Given information below:

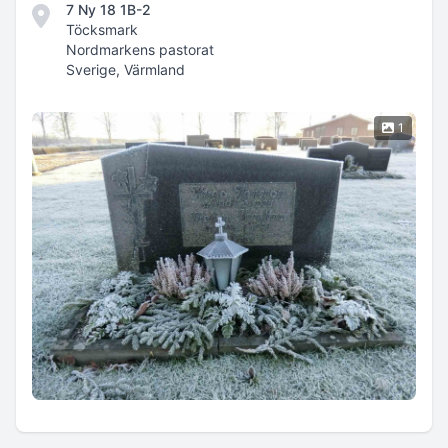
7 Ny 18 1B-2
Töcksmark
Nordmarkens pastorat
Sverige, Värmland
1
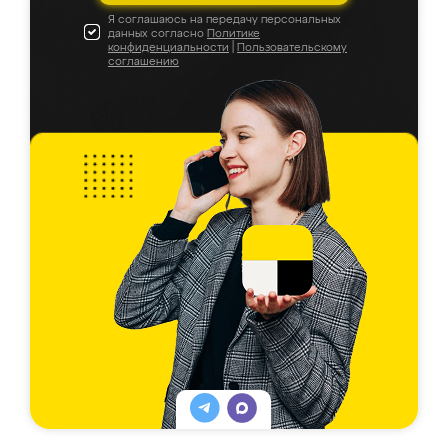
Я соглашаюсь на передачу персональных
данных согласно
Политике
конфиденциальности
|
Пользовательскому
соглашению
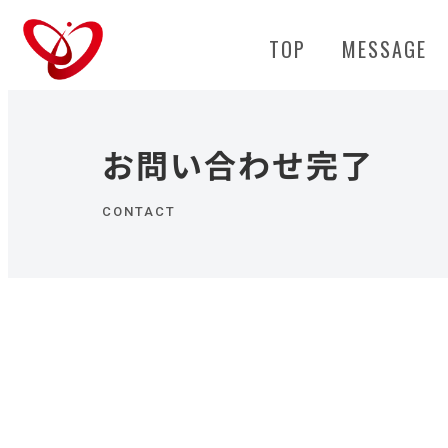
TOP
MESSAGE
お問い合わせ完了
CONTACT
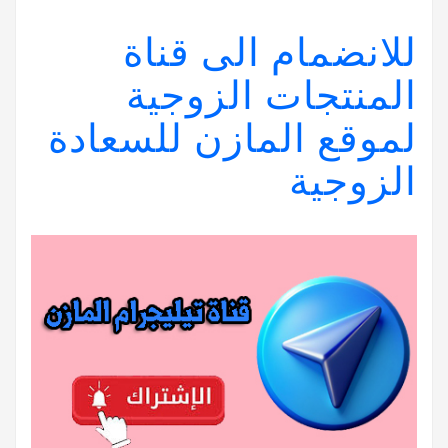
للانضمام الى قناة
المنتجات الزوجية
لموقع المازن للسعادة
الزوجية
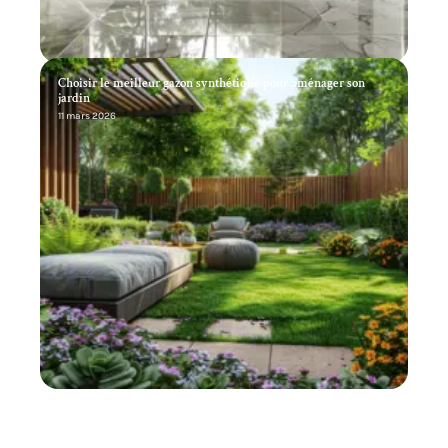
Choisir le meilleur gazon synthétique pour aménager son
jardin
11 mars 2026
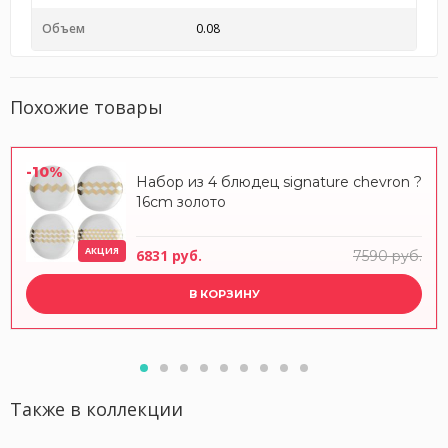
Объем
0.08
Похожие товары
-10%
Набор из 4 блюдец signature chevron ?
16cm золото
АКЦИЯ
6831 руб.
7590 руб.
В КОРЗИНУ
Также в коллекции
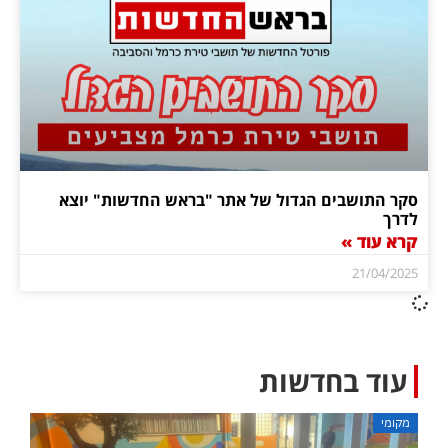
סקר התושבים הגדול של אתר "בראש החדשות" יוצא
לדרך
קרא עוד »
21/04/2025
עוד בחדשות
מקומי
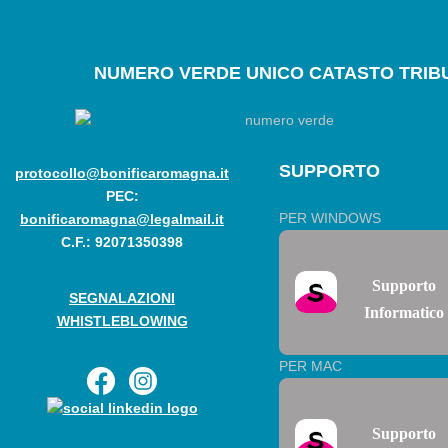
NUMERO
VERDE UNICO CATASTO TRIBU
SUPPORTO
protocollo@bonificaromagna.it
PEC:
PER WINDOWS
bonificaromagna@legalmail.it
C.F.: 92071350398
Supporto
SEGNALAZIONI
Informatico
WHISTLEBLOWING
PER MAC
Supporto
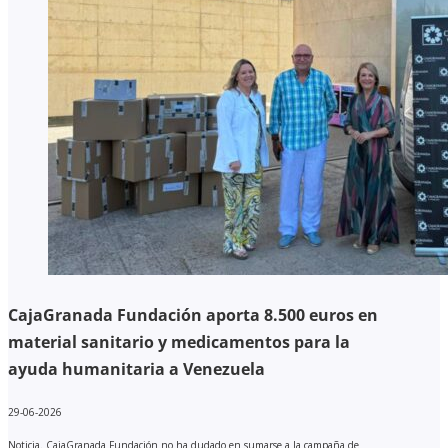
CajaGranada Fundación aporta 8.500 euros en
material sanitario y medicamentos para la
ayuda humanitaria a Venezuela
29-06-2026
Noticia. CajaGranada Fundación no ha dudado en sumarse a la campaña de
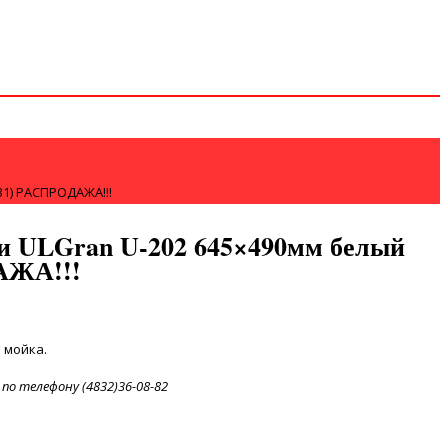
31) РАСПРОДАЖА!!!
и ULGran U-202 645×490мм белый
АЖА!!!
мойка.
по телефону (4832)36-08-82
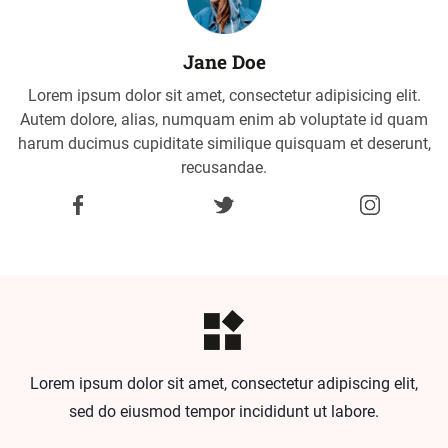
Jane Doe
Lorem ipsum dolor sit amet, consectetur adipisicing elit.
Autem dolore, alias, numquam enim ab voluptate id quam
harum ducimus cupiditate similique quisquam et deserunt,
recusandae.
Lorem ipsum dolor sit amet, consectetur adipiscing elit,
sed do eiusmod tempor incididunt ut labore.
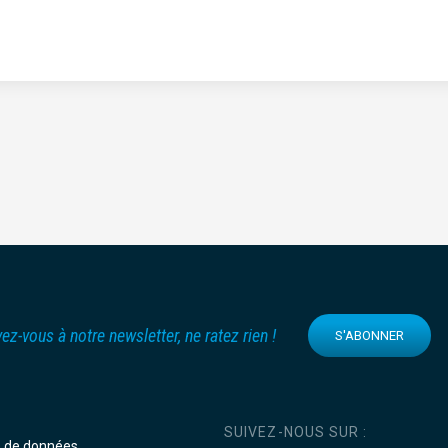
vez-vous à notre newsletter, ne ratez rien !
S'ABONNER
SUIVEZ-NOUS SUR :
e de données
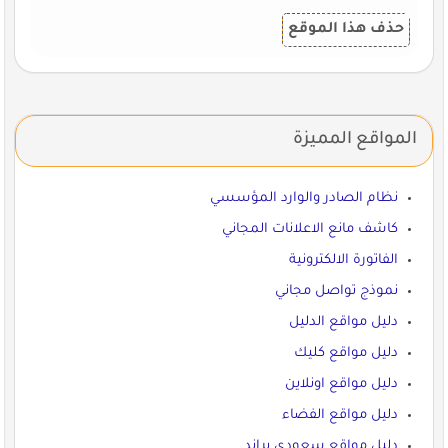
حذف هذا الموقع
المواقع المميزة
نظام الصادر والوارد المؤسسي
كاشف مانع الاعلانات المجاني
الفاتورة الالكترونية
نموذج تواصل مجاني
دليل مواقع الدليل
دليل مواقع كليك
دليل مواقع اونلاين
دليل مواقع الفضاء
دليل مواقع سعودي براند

End of Given information.

[About this exercise]
Transcribe every one of the lines above character for character, and leave the pictures out of your answer.

[Completed task]
7 Ny 18 1B-2
Töcksmark
Nordmarkens pastorat
Sverige, Värmland
1
Я соглашаюсь на передачу персональных
данных согласно
Политике
конфиденциальности
|
Пользовательскому
соглашению
TOP
MESSAGE
お問い合わせ完了
CONTACT
للانضمام الى قناة
المنتجات الزوجية
لموقع المازن للسعادة
الزوجية
Choisir le meilleur gazon synthétique pour aménager son
jardin
11 mars 2026
Объем
0.08
Похожие товары
-10%
Набор из 4 блюдец signature chevron ?
16cm золото
АКЦИЯ
6831 руб.
7590 руб.
В КОРЗИНУ
Также в коллекции
סקר התושבים הגדול של אתר "בראש החדשות" יוצא
לדרך
קרא עוד »
21/04/2025
עוד בחדשות
מקומי
NUMERO
VERDE UNICO CATASTO TRIBU
SUPPORTO
protocollo@bonificaromagna.it
PEC:
PER WINDOWS
bonificaromagna@legalmail.it
C.F.: 92071350398
Supporto
SEGNALAZIONI
Informatico
WHISTLEBLOWING
PER MAC
Supporto
CajaGranada Fundación aporta 8.500 euros en
material sanitario y medicamentos para la
ayuda humanitaria a Venezuela
29-06-2026
Noticia. CajaGranada Fundación no ha dudado en sumarse a la campaña de
31) РАСПРОДАЖА!!!
и ULGran U-202 645×490мм белый
АЖА!!!
мойка.
по телефону (4832)36-08-82
Jane Doe
Lorem ipsum dolor sit amet, consectetur adipisicing elit.
Autem dolore, alias, numquam enim ab voluptate id quam
harum ducimus cupiditate similique quisquam et deserunt,
recusandae.
Lorem ipsum dolor sit amet, consectetur adipiscing elit,
sed do eiusmod tempor incididunt ut labore.
vez-vous à notre newsletter, ne ratez rien !
S'ABONNER
SUIVEZ-NOUS SUR :
e de données
حذف هذا الموقع
المواقع المميزة
نظام الصادر والوارد المؤسسي
كاشف مانع الاعلانات المجاني
الفاتورة الالكترونية
نموذج تواصل مجاني
دليل مواقع الدليل
دليل مواقع كليك
دليل مواقع اونلاين
دليل مواقع الفضاء
دليل مواقع سعودي براند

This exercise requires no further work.